A bit further down the river we spotted a cloud of dust rising above the trees and watched as a herd of elephant tore out of the bush and dashed down to the riverbank. While the female elephants drank their fill the babies rolled in the mud, the herd surrounding them protectively. Throughout the day we watched elephants bathe, heard them trumpet, crept along behind them in a jeep as they lumbered down the road, and each spotting was more fascinating that the previous. Perhaps the most spectacular view of the elephants was from a small rise overlooking the Chobe River, where we witnessed hundreds of elephant and giraffe grazing in the plain below.
After a delicious lunch at a nearby safari lodge we transferred to an open-air jeep for the afternoon portion of the safari. For four hours we traversed a sere, desert landscape that looked as if it couldn’t support a rodent, yet everywhere there were animals.
We saw numerous giraffes who would only let us get so close before they loped away on impossibly long, graceful legs:
Another large animal that was easily spotted were the Kudu; the male with their long curly horns and the females sans-horns, their big eyes and ears giving them a doe-like appearance:
At one point a herd of black antelope thundered in front of our vehicle, bound for the river’s edge to drink. Our guide said we were lucky to see them, as the black antelope are skittish and do not usually show themselves. They were obviously nervous, raising their heads en masse at the slightest movement and skittering away until they once again deemed it safe enough to come back to the water’s edge:
The highlight of the safari came late in the afternoon, when our guide drove up next to a pride of four female lions, lazily napping under a tree in the midday heat. We were no more than 15 feet away from them, but they paid us no mind. That was a good thing, because we were, after all, in an unprotected, open-air vehicle. We asked whether they ever attacked humans and were told we were safe as long as we stayed in the jeep – the moment we got out the lions would go into attack mode. It was astonishing to think that this park has no fences – the animals can come and go as they please. It is not a zoo, it is their natural wild habitat; it was an amazing display of what nature has to offer.

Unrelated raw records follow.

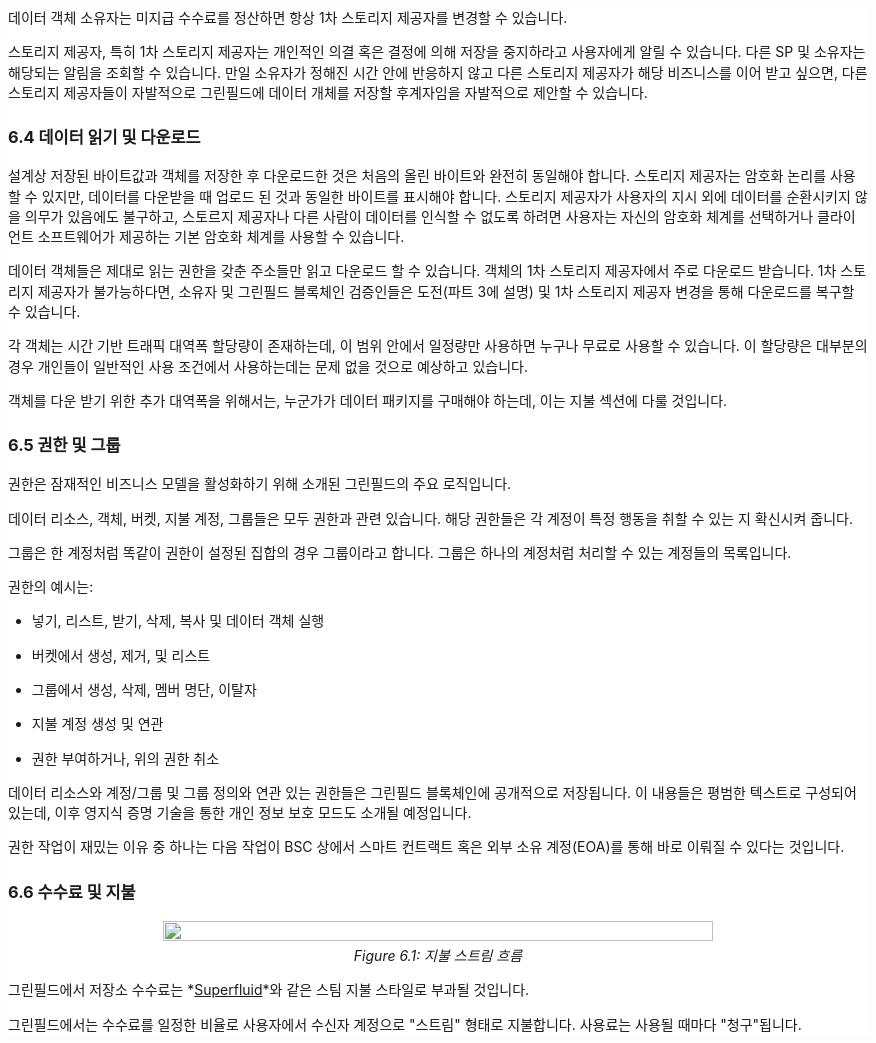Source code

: 데이터 객체 소유자는 미지급 수수료를 정산하면 항상 1차 스토리지 제공자를 변경할 수 있습니다.

스토리지 제공자, 특히 1차 스토리지 제공자는 개인적인 의결 혹은 결정에 의해 저장을 중지하라고 사용자에게 알릴 수 있습니다.
다른 SP 및 소유자는 해당되는 알림을 조회할 수 있습니다. 만일 소유자가 정해진 시간 안에 반응하지 않고 다른 스토리지 제공자가 해당 비즈니스를 이어 받고 싶으면, 다른 스토리지 제공자들이 자발적으로 그린필드에 데이터 개체를 저장할 후계자임을 자발적으로 제안할 수 있습니다.

### 6.4 데이터 읽기 및 다운로드

설계상 저장된 바이트값과 객체를 저장한 후 다운로드한 것은 처음의 올린 바이트와 완전히 동일해야 합니다.
스토리지 제공자는 암호화 논리를 사용할 수 있지만, 데이터를 다운받을 때 업로드 된 것과 동일한 바이트를 표시해야 합니다.
스토리지 제공자가 사용자의 지시 외에 데이터를 순환시키지 않을 의무가 있음에도 불구하고, 
스토르지 제공자나 다른 사람이 데이터를 인식할 수 없도록 하려면 사용자는 자신의 암호화 체계를 선택하거나 클라이언트 소프트웨어가 제공하는 기본 암호화 체계를 사용할 수 있습니다.

데이터 객체들은 제대로 읽는 권한을 갖춘 주소들만 읽고 다운로드 할 수 있습니다.
객체의 1차 스토리지 제공자에서 주로 다운로드 받습니다. 1차 스토리지 제공자가 불가능하다면, 
소유자 및 그린필드 블록체인 검증인들은 도전(파트 3에 설명) 및 1차 스토리지 제공자 변경을 통해 다운로드를 복구할 수 있습니다.

각 객체는 시간 기반 트래픽 대역폭 할당량이 존재하는데, 이 범위 안에서 일정량만 사용하면 누구나 무료로 사용할 수 있습니다.
이 할당량은 대부분의 경우 개인들이 일반적인 사용 조건에서 사용하는데는 문제 없을 것으로 예상하고 있습니다.

객체를 다운 받기 위한 추가 대역폭을 위해서는, 누군가가 데이터 패키지를 구매해야 하는데, 이는 지불 섹션에 다룰 것입니다.

### 6.5 권한 및 그룹

권한은 잠재적인 비즈니스 모델을 활성화하기 위해 소개된 그린필드의 주요 로직입니다.

데이터 리소스, 객체, 버켓, 지불 계정, 그룹들은 모두 권한과 관련 있습니다.
해당 권한들은 각 계정이 특정 행동을 취할 수 있는 지 확신시켜 줍니다.

그룹은 한 계정처럼 똑같이 권한이 설정된 집합의 경우 그룹이라고 합니다. 그룹은 하나의 계정처럼 처리할 수 있는 계정들의 목록입니다.

권한의 예시는:

- 넣기, 리스트, 받기, 삭제, 복사 및 데이터 객체 실행

- 버켓에서 생성, 제거, 및 리스트

- 그룹에서 생성, 삭제, 멤버 명단, 이탈자

- 지불 계정 생성 및 연관

- 권한 부여하거나, 위의 권한 취소

데이터 리소스와 계정/그룹 및 그룹 정의와 연관 있는 권한들은 그린필드 블록체인에 공개적으로 저장됩니다.
이 내용들은 평범한 텍스트로 구성되어 있는데, 이후 영지식 증명 기술을 통한 개인 정보 보호 모드도 소개될 예정입니다.

권한 작업이 재밌는 이유 중 하나는 다음 작업이 BSC 상에서 스마트 컨트랙트 혹은 외부 소유 계정(EOA)를 통해 바로 이뤄질 수 있다는 것입니다.

### 6.6 수수료 및 지불

<div align="center"><img src="./assets/6.6%20Payment%20Stream%20Flow.png" height="80%" width="80%"></div>
<div align="center"><i>Figure 6.1: 지불 스트림 흐름</i></div>

그린필드에서 저장소 수수료는 *[Superfluid](https://docs.superfluid.finance/superfluid/protocol-overview/in-depth-overview/super-agreements/constant-flow-agreement-cfa)*와 같은 스팀 지불 스타일로 부과될 것입니다.

그린필드에서는 수수료를 일정한 비율로 사용자에서 수신자 계정으로 "스트림" 형태로 지불합니다. 
사용료는 사용될 때마다 "청구"됩니다.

The day was so special not only because of the amazing wildlife, but also because of the amazing people with whom I shared this experience. Perhaps our group formed such a strong bond that day because several of us were passionate photographers and/or birders. More likely we bonded because my fellow safari partners were absolutely wonderful people. As we headed back to the safari camp I heard someone say that I had been their special blessing for the day. They got it SO wrong. Chris, Cathy, Shanita, Courtney, Jimmy, Cindy, Bobbi Jo, Ryan, and Laura – if you are reading this (and I suspect you are), thank you, thank you, for welcoming me and making me a part of your group. You were MY very special blessing and I hope to stay in touch. I am looking forward to joining you on a future mission to the orphanage in Zimbabwe. Much love to you all.